Extrait
_____
26A l’heure où l’on assiste à un certain nombre de retours à des positions modernes dont la postmodernité avait toujours voulu se défaire (cet ironique emploi du passé est de l’auteur), A Singular Modernity entend offrir une « analyse idéologique », non pas tant du concept de modernité, que du mot lui-même : Jameson souhaite avant tout déterminer ses usages possibles, en dévoiler les présupposés idéologiques, en énoncer les « maximes », plutôt que livrer une version supplémentaire de ce qu’il serait censé désigner.
27L’une des thèses centrales de l’ouvrage, qui est également un thème fétiche de l’auteur, est qu’on ne peut échapper au récit, fût-ce sous une forme implicite, qu’il y a toujours un « retour du refoulé du récit ». Aussi la modernité se voit-elle désignée comme un « trope », une « catégorie narrative », permettant de « réécrire » un certain nombre de phénomènes (et Jameson de recenser au passage quatorze versions de la modernité). L’auteur insiste donc sur la nécessité de la périodisation, dialectique de la coupure et de la continuité, dont les « abus » pourront être dénoncés par l’analyse de « modernité ». Le récit de la modernité dépasse en effet ses limites quand, pose Jameson à la suite d’une lecture époustouflante de la représentation chez Heidegger, il se fonde sur la subjectivité et les concepts qui y sont afférents (individualité, liberté). Thèse (ou « maxime ») iconoclaste, non moins que cette autre, selon laquelle la modernité « se démasque comme catégorie purement historiographique » : en d’autres termes, le récit de la modernité ne saurait porter que sur le passé, puisqu’on ne peut plus concevoir désormais la modernité qu’à l’aune de « l’hypothèse » d’une coupure postmoderne. La seconde partie, consacrée au modernisme, déploie la même structure et aboutit à une conclusion similaire : en montrant que le postmodernisme ne rompt pas, comme il le croit, avec le modernisme « classique », mais avec le modernisme « tardif » (« contingent » en ce qu’il échoue à réaliser le projet du premier, l’autonomie de l’œuvre d’art, qu’il constitue en idéologie), Jameson entend d’une part réaffirmer l’impossibilité d’un retour au modernisme, et d’autre part expliciter sous un nouvel aspect la nature du postmodernisme. Ainsi, bien que le postmoderne n’y fasse que de brèves apparitions, il traverse le livre de part en part.
_____
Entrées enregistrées
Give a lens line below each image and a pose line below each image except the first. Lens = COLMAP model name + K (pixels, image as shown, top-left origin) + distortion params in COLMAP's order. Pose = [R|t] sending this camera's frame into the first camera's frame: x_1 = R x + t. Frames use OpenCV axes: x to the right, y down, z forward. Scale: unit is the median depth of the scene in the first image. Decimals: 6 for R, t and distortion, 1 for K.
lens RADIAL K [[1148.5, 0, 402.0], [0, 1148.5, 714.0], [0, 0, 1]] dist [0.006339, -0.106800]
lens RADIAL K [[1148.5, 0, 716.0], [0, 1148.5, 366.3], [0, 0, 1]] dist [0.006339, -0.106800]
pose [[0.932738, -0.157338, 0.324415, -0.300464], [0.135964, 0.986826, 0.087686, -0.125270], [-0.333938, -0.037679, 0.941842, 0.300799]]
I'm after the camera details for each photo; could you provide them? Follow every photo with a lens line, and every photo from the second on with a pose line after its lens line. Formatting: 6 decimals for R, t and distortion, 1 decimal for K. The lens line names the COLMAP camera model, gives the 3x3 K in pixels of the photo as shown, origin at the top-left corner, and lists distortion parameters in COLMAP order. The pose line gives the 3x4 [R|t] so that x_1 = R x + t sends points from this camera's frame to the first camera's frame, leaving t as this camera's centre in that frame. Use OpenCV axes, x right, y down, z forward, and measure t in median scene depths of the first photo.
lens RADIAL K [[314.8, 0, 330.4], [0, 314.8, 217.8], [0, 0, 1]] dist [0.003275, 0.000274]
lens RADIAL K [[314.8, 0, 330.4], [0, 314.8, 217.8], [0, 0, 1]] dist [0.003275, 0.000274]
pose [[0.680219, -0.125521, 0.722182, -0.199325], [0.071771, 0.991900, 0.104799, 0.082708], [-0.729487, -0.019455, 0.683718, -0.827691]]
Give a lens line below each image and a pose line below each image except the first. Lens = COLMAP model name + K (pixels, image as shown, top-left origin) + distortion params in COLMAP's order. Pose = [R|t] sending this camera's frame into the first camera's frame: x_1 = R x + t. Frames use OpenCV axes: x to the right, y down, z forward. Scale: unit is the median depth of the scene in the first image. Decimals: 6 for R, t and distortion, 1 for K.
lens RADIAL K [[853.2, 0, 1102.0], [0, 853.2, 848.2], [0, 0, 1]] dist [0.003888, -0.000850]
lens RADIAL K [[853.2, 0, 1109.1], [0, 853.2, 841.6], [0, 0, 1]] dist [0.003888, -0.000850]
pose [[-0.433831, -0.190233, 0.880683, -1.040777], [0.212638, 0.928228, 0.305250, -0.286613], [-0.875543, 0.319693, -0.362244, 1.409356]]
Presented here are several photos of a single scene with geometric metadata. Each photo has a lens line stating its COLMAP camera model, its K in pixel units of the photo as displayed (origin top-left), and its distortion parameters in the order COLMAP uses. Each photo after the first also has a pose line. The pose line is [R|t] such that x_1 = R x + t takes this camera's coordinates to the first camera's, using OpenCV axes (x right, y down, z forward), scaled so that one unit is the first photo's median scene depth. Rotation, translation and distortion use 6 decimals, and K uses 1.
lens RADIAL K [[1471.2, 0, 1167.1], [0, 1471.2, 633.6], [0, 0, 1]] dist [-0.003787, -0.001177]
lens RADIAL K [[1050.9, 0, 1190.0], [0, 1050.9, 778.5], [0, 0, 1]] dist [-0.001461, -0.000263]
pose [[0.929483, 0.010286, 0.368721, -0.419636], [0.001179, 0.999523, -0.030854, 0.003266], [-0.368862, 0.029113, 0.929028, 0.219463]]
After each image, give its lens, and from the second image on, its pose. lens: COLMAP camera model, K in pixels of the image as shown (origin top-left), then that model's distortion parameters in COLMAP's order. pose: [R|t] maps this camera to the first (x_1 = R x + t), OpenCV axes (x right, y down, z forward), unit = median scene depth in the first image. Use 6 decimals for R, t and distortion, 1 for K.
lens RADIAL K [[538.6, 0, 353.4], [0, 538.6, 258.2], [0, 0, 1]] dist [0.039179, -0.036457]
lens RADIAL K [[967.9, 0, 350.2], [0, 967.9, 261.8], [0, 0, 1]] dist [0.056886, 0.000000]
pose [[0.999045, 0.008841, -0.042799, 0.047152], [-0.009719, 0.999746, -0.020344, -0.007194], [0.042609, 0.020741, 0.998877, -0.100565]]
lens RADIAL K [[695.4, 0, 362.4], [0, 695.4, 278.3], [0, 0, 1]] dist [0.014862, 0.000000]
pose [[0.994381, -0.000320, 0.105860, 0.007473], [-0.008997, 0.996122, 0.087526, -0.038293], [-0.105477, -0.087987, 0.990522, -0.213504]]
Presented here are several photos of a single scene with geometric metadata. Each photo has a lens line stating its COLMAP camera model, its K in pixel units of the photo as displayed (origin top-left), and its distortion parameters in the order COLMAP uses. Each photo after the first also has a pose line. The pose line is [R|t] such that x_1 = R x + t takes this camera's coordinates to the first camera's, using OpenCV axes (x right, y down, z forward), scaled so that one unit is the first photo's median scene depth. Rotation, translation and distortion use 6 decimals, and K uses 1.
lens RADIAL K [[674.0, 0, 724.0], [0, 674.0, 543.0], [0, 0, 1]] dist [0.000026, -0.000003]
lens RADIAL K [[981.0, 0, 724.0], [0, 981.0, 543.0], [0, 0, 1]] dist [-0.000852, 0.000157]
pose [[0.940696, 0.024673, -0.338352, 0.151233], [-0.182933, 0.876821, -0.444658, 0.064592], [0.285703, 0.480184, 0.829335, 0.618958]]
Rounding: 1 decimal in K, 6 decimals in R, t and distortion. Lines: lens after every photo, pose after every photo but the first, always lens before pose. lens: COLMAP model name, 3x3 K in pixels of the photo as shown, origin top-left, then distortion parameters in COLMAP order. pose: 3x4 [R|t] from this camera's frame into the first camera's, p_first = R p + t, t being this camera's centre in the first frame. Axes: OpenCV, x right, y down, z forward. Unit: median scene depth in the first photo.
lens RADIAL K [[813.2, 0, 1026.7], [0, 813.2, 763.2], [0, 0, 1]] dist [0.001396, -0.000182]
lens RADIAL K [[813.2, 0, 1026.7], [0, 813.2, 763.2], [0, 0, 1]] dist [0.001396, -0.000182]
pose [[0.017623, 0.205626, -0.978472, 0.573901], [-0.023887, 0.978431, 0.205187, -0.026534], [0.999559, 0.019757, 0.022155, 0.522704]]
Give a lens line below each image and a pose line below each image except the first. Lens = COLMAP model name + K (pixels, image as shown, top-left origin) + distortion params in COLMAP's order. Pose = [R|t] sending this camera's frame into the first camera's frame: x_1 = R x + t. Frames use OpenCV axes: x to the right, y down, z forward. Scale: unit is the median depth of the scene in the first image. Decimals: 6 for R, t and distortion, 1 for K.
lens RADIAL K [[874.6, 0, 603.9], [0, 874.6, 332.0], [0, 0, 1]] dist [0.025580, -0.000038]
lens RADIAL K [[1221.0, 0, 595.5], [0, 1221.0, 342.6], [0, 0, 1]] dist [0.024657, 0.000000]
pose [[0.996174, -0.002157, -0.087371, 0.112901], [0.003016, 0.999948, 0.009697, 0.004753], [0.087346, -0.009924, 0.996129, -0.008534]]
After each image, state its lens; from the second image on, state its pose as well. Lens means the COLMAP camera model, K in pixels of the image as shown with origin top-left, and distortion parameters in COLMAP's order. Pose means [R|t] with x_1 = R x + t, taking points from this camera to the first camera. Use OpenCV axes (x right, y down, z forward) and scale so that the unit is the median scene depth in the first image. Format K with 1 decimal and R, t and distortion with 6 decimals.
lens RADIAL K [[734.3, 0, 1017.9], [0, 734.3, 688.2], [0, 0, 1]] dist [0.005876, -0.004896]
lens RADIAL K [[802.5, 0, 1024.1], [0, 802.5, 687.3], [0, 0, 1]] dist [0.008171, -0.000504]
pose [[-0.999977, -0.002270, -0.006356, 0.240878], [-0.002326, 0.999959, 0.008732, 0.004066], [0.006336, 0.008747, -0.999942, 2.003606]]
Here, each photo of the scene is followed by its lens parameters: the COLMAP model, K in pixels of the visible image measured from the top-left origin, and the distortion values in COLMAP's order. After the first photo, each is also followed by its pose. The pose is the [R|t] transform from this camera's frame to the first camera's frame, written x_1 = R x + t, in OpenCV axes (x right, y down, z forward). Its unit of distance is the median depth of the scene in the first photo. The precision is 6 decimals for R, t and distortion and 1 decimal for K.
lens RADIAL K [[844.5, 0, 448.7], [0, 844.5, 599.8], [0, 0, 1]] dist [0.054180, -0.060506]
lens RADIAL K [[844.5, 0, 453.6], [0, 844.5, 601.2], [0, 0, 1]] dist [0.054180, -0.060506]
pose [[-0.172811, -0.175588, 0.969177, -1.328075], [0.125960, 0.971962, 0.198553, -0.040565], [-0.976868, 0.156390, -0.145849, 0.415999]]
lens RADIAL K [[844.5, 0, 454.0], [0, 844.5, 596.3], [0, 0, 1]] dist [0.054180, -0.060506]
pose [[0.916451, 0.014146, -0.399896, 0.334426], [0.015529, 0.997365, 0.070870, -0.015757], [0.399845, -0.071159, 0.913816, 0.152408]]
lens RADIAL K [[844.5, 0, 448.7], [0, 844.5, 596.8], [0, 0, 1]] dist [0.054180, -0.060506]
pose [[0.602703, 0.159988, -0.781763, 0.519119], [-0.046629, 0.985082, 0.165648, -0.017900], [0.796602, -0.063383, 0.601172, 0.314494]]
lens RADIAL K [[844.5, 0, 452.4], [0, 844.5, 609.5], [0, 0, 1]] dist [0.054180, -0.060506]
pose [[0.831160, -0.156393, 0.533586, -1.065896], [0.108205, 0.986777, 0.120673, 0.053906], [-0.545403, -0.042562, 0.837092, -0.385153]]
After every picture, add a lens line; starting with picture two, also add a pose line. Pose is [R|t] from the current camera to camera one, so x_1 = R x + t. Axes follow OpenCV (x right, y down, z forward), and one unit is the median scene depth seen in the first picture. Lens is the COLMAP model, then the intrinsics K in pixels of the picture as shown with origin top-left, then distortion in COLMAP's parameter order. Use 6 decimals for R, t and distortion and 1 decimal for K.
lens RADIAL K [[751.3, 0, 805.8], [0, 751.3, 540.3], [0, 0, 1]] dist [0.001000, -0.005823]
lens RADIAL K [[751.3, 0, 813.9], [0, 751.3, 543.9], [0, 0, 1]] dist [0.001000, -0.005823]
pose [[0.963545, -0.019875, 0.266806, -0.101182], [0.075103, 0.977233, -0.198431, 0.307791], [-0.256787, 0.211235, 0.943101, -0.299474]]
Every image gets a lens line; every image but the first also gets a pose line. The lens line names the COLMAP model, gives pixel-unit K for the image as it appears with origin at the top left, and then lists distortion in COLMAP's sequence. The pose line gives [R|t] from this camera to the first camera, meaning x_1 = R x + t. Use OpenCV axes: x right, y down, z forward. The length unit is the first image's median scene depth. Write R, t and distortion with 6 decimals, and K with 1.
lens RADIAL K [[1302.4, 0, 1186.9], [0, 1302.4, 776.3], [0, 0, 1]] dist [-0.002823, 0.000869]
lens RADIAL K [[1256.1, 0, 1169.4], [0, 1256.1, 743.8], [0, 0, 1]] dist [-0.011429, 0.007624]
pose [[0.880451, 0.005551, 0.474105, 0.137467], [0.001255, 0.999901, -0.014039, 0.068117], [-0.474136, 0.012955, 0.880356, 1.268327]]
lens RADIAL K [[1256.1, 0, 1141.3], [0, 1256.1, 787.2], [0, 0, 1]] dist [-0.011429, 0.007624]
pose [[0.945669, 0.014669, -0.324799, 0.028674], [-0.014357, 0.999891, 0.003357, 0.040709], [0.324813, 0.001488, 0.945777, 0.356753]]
_____
Consigne
Recopiez l'extrait sur la modernité de « 26A l’heure où » jusqu'à « serait censé désigner. » inclus, en renommant « idéologique » en « critique ».

Corrigé
26A l’heure où l’on assiste à un certain nombre de retours à des positions modernes dont la postmodernité avait toujours voulu se défaire (cet ironique emploi du passé est de l’auteur), A Singular Modernity entend offrir une « analyse critique », non pas tant du concept de modernité, que du mot lui-même : Jameson souhaite avant tout déterminer ses usages possibles, en dévoiler les présupposés critiques, en énoncer les « maximes », plutôt que livrer une version supplémentaire de ce qu’il serait censé désigner.